First I doubt you are who you say you are, but don't take it personally, I'm a highly suspicious individual."
-- nothing personal, but check out
www.smstirling.com, or my Yahoo Groups listserve. That's me, all right; my email is
joatsimeon@aol.com and I'll confirm if you email me.
"they almost always come out on top. In most cases throughout the books, other religions are either not addressed, headed by loonies, or the bad guy (e.g. CUT)."
-- many of the primary characters are Wiccans, and you see their religion mostly through their eyes and in their (highly local) area. Remember the "unreliable narrator" rule.
Others are Catholics; Father Ignatius, for example, or Princess Mathilda.
In terms of numbers, the Catholic Church comes out way, way ahead of the neopagans, worldwide. Then there are the Asatruar in Maine, the Buddhists in Wyoming (really), and so forth.
I don't think Wicca is true. I do think polytheism is -cool-, in the sense of being picturesque and having neat ceremonies. It's more aesthetically satisfying, which is all I can ask of a religion. It's also very well suited to an agricultural society. Note which types of Christianity do best -- ritual-heavy Marianist Catholics, the Orthodox, and so forth.
"it's that I would have vastly preferred Alien Space Bats to have been the actual cause or better, a natural occurance which happens every 6,000 years or something. Could have even been tied in with the whole Mayan calender thing if you wanted."

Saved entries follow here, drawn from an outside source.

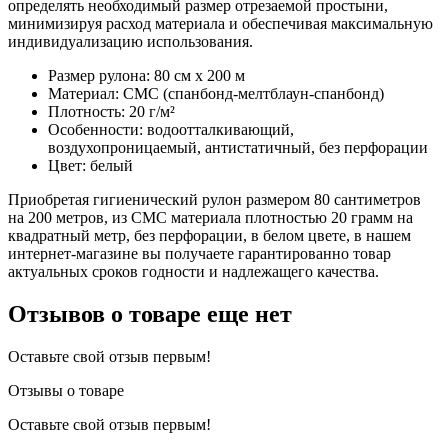
определять необходимый размер отрезаемой простыни,
минимизируя расход материала и обеспечивая максимальную
индивидуализацию использования.
Размер рулона: 80 см х 200 м
Материал: СМС (спанбонд-мелтблаун-спанбонд)
Плотность: 20 г/м²
Особенности: водоотталкивающий,
воздухопроницаемый, антистатичный, без перфорации
Цвет: белый
Приобретая гигиенический рулон размером 80 сантиметров
на 200 метров, из СМС материала плотностью 20 грамм на
квадратный метр, без перфорации, в белом цвете, в нашем
интернет-магазине вы получаете гарантированно товар
актуальных сроков годности и надлежащего качества.
Отзывов о товаре еще нет
Оставьте свой отзыв первым!
Отзывы о товаре
Оставьте свой отзыв первым!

-- It's caused by the ultimate Mind At the End of Time, which is the (downloaded) summation of all intelligent beings from the Beginning, and which transitions to the next of the endless cycles of the multiverse. Incidentally, there are a number of minor clues (the author Donan Coyle, frex) that the 1998 is not precisely our 1998. Very close, but not ours.
I don't see how this is any less interesting than Alien Space Bats... or even how it's really distinguishable from Alien Space Bats.
Incomprehensibly advanced and powerful entities, all same-same.
It -can't- be a natural phenomenon. It's too precisely targeted; that's why most of the characters decide it's God, the Gods, or Alien Space Bats, or whatever. A random change in fundamental physical laws would be overwhelmingly likely to alter conditions so that life (or possibly matter) was impossible. Just extending the Change too far would turn out the sun.
"but the new tetraology is not quite up to par in my opinion. It doesn't help that I had to actually compare notes with three friends just to figure out what was going on in much of the later parts of the novels."
-- the characters are having a tough time too. That's the problem with bringing in post-Singualrity type transhuman entities. They're -incomprehensible-.
Also it's set 25 years later. The basic "survival and rebirth" phase is over.
If you want a look at how things worked out in other parts of the world, there are stories set in Change Year 50 in England ("A Murder in Eddsford" in SIDEWAYS IN TIME, "Something for Yew" in my collection ICE, IRON AND GOLD) and in Russia ("Ancient Ways" in the Martin/Dozois anthology WARRIORS, just out).